EXTRACTED INFORMATION section start

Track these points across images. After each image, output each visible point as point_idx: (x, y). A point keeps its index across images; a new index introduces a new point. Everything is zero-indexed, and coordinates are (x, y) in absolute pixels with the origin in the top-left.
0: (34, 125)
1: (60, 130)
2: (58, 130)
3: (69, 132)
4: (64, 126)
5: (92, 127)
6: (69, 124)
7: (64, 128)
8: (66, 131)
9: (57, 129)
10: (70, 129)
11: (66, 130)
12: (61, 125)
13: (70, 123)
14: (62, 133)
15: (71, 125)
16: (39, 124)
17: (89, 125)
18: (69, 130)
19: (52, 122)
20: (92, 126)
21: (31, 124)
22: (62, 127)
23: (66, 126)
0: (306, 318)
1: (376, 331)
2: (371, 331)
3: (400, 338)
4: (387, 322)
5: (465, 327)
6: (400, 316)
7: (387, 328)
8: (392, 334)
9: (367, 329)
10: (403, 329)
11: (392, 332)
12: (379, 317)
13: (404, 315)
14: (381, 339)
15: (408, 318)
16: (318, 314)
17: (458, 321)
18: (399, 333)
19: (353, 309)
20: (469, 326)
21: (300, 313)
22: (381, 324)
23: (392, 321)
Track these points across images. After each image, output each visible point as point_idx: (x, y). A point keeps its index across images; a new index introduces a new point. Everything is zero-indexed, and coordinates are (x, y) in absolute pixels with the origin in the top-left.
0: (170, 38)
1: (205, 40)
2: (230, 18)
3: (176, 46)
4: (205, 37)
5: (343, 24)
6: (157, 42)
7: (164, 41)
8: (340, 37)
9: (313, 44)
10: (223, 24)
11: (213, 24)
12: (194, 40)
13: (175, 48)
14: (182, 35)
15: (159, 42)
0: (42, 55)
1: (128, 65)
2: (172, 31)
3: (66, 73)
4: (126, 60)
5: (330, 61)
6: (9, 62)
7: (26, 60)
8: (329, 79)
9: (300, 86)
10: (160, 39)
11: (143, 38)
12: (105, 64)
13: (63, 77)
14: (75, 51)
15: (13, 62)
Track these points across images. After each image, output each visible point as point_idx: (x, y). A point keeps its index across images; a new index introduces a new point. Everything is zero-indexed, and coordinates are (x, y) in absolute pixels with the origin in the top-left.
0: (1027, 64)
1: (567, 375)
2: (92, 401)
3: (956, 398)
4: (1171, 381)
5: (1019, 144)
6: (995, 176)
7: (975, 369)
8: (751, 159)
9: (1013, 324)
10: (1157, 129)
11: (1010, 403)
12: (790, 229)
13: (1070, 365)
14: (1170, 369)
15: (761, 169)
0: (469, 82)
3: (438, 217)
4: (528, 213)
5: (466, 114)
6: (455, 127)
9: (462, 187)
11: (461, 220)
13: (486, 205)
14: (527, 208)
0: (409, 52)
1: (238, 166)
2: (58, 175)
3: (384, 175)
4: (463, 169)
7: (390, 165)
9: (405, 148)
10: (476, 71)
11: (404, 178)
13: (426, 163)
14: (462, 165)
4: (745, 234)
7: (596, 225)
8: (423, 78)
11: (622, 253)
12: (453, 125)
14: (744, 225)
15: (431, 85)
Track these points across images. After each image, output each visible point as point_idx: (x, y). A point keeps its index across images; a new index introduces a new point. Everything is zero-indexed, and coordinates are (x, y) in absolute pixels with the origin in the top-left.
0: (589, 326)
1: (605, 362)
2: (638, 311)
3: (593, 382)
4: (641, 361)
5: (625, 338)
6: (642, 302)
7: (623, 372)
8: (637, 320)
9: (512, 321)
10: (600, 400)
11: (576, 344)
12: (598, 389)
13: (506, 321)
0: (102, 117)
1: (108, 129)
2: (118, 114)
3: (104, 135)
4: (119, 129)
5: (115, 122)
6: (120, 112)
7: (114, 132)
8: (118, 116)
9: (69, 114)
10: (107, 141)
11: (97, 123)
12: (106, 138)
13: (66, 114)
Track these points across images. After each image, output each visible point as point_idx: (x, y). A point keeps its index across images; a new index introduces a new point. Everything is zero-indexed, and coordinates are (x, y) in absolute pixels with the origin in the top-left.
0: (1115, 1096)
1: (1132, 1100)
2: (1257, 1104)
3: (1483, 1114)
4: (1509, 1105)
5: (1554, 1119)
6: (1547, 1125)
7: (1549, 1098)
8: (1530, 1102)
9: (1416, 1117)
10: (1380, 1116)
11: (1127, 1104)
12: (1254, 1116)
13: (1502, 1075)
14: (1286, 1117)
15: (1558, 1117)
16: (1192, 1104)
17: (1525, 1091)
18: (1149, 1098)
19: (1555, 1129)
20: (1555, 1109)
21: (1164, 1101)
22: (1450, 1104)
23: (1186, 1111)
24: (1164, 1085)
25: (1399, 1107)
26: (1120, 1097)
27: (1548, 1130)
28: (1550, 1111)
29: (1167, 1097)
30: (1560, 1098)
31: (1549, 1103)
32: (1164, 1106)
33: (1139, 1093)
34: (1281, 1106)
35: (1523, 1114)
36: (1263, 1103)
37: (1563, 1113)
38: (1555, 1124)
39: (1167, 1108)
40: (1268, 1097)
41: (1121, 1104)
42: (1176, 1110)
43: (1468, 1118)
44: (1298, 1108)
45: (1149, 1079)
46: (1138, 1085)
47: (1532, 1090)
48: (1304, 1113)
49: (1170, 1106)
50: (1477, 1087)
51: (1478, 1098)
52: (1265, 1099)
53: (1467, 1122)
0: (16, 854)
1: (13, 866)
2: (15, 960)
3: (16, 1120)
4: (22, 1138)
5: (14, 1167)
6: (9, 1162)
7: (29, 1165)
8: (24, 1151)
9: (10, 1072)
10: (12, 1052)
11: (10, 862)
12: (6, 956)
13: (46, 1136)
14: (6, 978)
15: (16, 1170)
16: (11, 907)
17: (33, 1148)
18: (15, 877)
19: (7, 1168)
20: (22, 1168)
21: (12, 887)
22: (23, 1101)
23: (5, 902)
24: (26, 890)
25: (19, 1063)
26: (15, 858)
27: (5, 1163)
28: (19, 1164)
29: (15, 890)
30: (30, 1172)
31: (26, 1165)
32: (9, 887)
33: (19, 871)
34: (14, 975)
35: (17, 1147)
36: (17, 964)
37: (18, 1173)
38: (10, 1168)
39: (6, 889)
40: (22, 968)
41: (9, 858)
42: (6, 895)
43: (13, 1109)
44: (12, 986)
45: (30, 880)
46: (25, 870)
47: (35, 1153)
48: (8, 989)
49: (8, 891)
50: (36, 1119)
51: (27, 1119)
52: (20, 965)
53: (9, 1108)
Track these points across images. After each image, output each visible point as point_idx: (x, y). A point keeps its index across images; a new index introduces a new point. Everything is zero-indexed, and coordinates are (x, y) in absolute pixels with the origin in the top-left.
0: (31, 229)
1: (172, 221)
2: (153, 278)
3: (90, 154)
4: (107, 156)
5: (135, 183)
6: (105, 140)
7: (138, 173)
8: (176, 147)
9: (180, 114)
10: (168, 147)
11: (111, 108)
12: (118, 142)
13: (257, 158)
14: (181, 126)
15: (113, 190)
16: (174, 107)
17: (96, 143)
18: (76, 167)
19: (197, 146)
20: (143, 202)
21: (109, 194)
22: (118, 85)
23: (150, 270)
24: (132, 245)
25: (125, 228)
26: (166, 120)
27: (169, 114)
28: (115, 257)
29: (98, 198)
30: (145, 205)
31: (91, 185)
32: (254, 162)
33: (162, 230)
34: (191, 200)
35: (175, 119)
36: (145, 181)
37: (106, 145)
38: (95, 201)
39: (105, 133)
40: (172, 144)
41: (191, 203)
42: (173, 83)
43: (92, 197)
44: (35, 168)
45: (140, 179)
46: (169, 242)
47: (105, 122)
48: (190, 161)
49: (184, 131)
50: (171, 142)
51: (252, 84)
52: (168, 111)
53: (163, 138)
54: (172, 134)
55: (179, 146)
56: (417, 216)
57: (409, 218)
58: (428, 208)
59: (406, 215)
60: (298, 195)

EXTRACTED INFORMATION section end

[TASK DIRECTIONS] Quote the listing above verbatim, starting at its first line and ending at the line that contains "15: (13, 62)", with both of those lines included.

[RESULT]
Track these points across images. After each image, output each visible point as point_idx: (x, y). A point keeps its index across images; a new index introduces a new point. Everything is zero-indexed, and coordinates are (x, y) in absolute pixels with the origin in the top-left.
0: (34, 125)
1: (60, 130)
2: (58, 130)
3: (69, 132)
4: (64, 126)
5: (92, 127)
6: (69, 124)
7: (64, 128)
8: (66, 131)
9: (57, 129)
10: (70, 129)
11: (66, 130)
12: (61, 125)
13: (70, 123)
14: (62, 133)
15: (71, 125)
16: (39, 124)
17: (89, 125)
18: (69, 130)
19: (52, 122)
20: (92, 126)
21: (31, 124)
22: (62, 127)
23: (66, 126)
0: (306, 318)
1: (376, 331)
2: (371, 331)
3: (400, 338)
4: (387, 322)
5: (465, 327)
6: (400, 316)
7: (387, 328)
8: (392, 334)
9: (367, 329)
10: (403, 329)
11: (392, 332)
12: (379, 317)
13: (404, 315)
14: (381, 339)
15: (408, 318)
16: (318, 314)
17: (458, 321)
18: (399, 333)
19: (353, 309)
20: (469, 326)
21: (300, 313)
22: (381, 324)
23: (392, 321)
Track these points across images. After each image, output each visible point as point_idx: (x, y). A point keeps its index across images; a new index introduces a new point. Everything is zero-indexed, and coordinates are (x, y) in absolute pixels with the origin in the top-left.
0: (170, 38)
1: (205, 40)
2: (230, 18)
3: (176, 46)
4: (205, 37)
5: (343, 24)
6: (157, 42)
7: (164, 41)
8: (340, 37)
9: (313, 44)
10: (223, 24)
11: (213, 24)
12: (194, 40)
13: (175, 48)
14: (182, 35)
15: (159, 42)
0: (42, 55)
1: (128, 65)
2: (172, 31)
3: (66, 73)
4: (126, 60)
5: (330, 61)
6: (9, 62)
7: (26, 60)
8: (329, 79)
9: (300, 86)
10: (160, 39)
11: (143, 38)
12: (105, 64)
13: (63, 77)
14: (75, 51)
15: (13, 62)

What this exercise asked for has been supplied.